Integration with other existing modules
The Res2Net module proposed in this article can be integrated into The most advanced backbone CNN models, such as ResNet, ResNeXt and DLA. The researchers evaluated the Res2Net module on all of these models and demonstrated consistent performance gains relative to the baseline model on widely used data sets such as CIFAR-100 and ImageNet.
Because the separate Res2Net module has no specific requirements for the overall network structure,The multi-scale representation capability of the Res2Net module is also independent of CNN's hierarchical feature aggregation model, so the Res2Net module can be easily integrated into other existing excellent CNN models. Such as ResNet, ResNeXt and DLA. The integrated model can be called Res2Net, Res2NeXt, and Res2Net-DLA.

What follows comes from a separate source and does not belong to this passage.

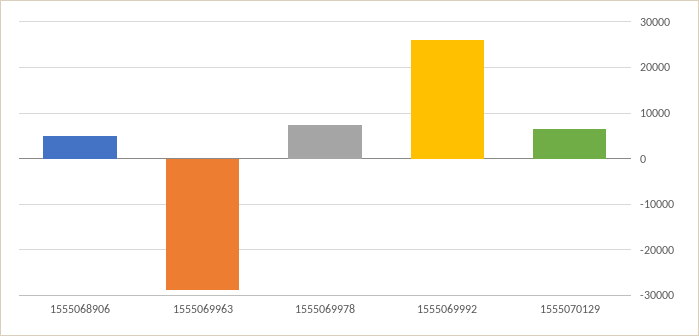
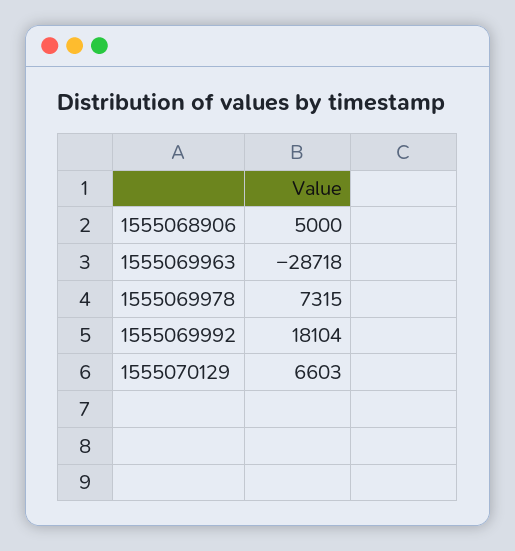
1555069992: 26000 -> 18104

Res2Net Module Performance and Test Results
ImageNet Dataset Test Results
ImageNet dataset Top1 and Top5 test results
Res2Net-50 tests the error rate results on different scales of the ImageNet dataset. The parameter w is the filter width and s is the scale
CIFAR-100 dataset test results
CIFAR-100 dataset Top1 error rate, and model size
CIFAR-100 dataset detection at different model sizes Accuracy
Remote comparison of class activation mappings for ResNet-50 and Res2Net-50
Visual comparison of semantic segmentation results of ResNet-101 and Res2Net-101
ResNet-50 and Res2Net-50 significant target test results comparison (Figure 7)
Conclusion and future direction
Res2Net has a simple structure and excellent performance, which can further explore the multi-scale representation of CNN at a finer level. Res2Net reveals a new dimension, namely "Scale", except depth, width and Beyond the existing dimensions of the cardinality, “scale” is an essential and more effective factor.

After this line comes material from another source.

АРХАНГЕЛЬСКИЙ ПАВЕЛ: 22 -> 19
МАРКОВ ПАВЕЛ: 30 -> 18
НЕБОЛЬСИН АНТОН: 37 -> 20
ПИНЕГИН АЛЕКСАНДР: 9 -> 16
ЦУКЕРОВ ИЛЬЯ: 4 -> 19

Res2Net module can be easily updated with existing ones Module integration. Image classification results for the CIFAR100 and ImageNet benchmarks show that networks using the Res2Net module consistently perform better in competition with rivals, including ResNet, ResNeXt, and DLA.
Res2Net performance superiority has been demonstrated in several representative computer vision tasks, including class activation mapping, object detection, and significant object detection. . Multi-scale representation is critical to developing a broader range of applications in the future.
The relevant source code for this article will be publicly released after the paper has been received.